Question

The function f(x)=15000(0.96)^x represents the value in dollars of a vehicle x years after it has been purchased new. What is the average decrease in value per year between years 5 and 10? Please show all work!

Answer 1

To find the average decrease in value per year between years 5 and 10 of a vehicle, we plug in x=5 and x=10 into the given function, subtract the values, and divide by 5.

Step-by-step explanation:

To find the average decrease in value per year between years 5 and 10, we need to calculate the difference in value between those two years and then divide it by the number of years.

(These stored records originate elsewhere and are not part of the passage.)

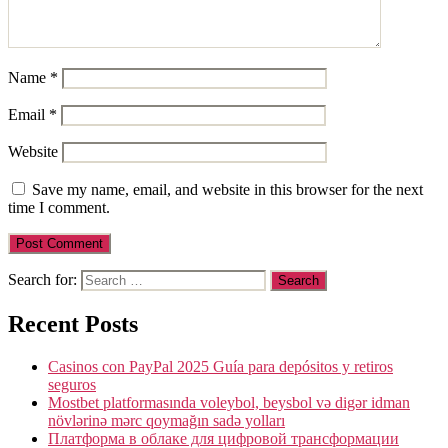
Name
*
Email
*
Website
Save my name, email, and website in this browser for the next
time I comment.
Search for:
Recent Posts
Casinos con PayPal 2025 Guía para depósitos y retiros
seguros
Mostbet platformasında voleybol, beysbol və digər idman
növlərinə mərc qoymağın sadə yolları
Платформа в облаке для цифровой трансформации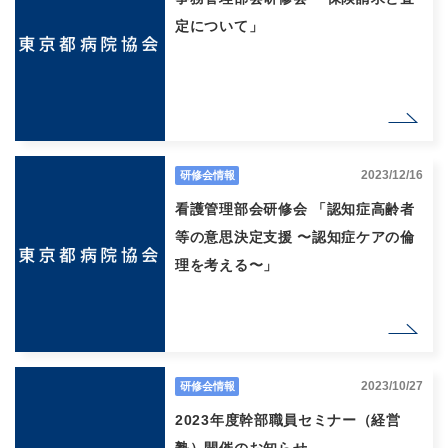
定について」
2023/12/16
研修会情報
看護管理部会研修会 「認知症高齢者
等の意思決定支援 〜認知症ケアの倫
理を考える〜」
2023/10/27
研修会情報
2023年度幹部職員セミナー（経営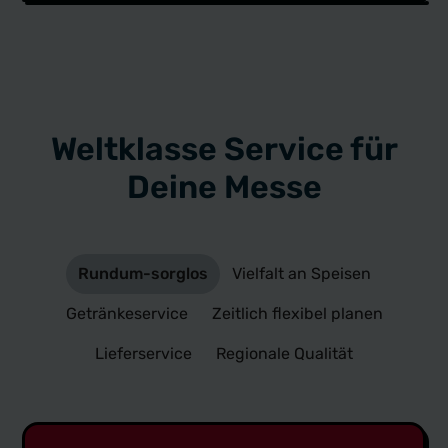
Weltklasse Service für
Deine Messe
Rundum-sorglos
Vielfalt an Speisen
Getränkeservice
Zeitlich flexibel planen
Lieferservice
Regionale Qualität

First, we find the value of the vehicle in year 5 by plugging in x = 5 into the function:

f(5) = 15000(0.96)^5

solving this equation gives us the value of the vehicle in year 5.

Next, we find the value of the vehicle in year 10 by plugging in x = 10 into the function:

f(10) = 15000(0.96)^10

solving this equation gives us the value of the vehicle in year 10.

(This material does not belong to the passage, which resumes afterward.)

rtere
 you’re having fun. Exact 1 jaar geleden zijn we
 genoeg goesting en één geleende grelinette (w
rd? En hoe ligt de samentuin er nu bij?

Finally, we subtract the value in year 10 from the value in year 5 and divide by 5 (the number of years) to get the average decrease in value per year.

Answer 2

First we need to find the value of car after 5 years and after 10 years.

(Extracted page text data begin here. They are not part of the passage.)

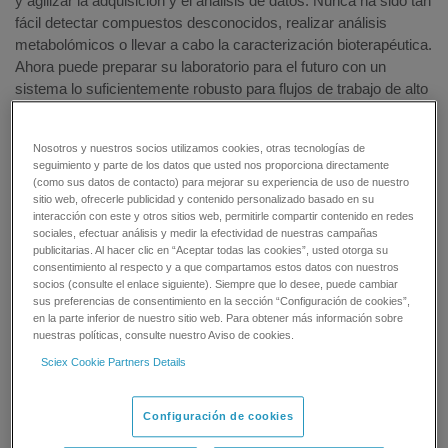
y agilizar la adquisición y el análisis de datos. Nunca ha sido tan
fácil detectar compuestos desconocidos, realizar análisis
metabolómicos o llevar a cabo la caracterización bioterapéutica.
Ahora puede preparar su laboratorio para el futuro con un
sistema lo suficientemente robusto para flujos de trabajo de alto
rendimiento y lo suficientemente potente para la investigación y
el descubrimiento.
Nosotros y nuestros socios utilizamos cookies, otras tecnologías de
seguimiento y parte de los datos que usted nos proporciona directamente
(como sus datos de contacto) para mejorar su experiencia de uso de nuestro
sitio web, ofrecerle publicidad y contenido personalizado basado en su
interacción con este y otros sitios web, permitirle compartir contenido en redes
sociales, efectuar análisis y medir la efectividad de nuestras campañas
publicitarias. Al hacer clic en “Aceptar todas las cookies”, usted otorga su
consentimiento al respecto y a que compartamos estos datos con nuestros
socios (consulte el enlace siguiente). Siempre que lo desee, puede cambiar
sus preferencias de consentimiento en la sección “Configuración de cookies”,
en la parte inferior de nuestro sitio web. Para obtener más información sobre
nuestras políticas, consulte nuestro Aviso de cookies.
Sciex Cookie Partners Details
Configuración de cookies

Value of the car after 5 years will be:

`f(5)=15000 (0.96)^(5)=12230.59`

Value of the car after 10 years will be:

`f(10)=15000 (0.96)^(10)=9972.49`

The decrease in the value of car will be:

`f(5)-f(10)=2258.10`

Average decrease in the value of car will be:

`(2258.10)/(10-5)=451.62`

Thus, on average the value of car decreases by $451.62 between year 5 and 10.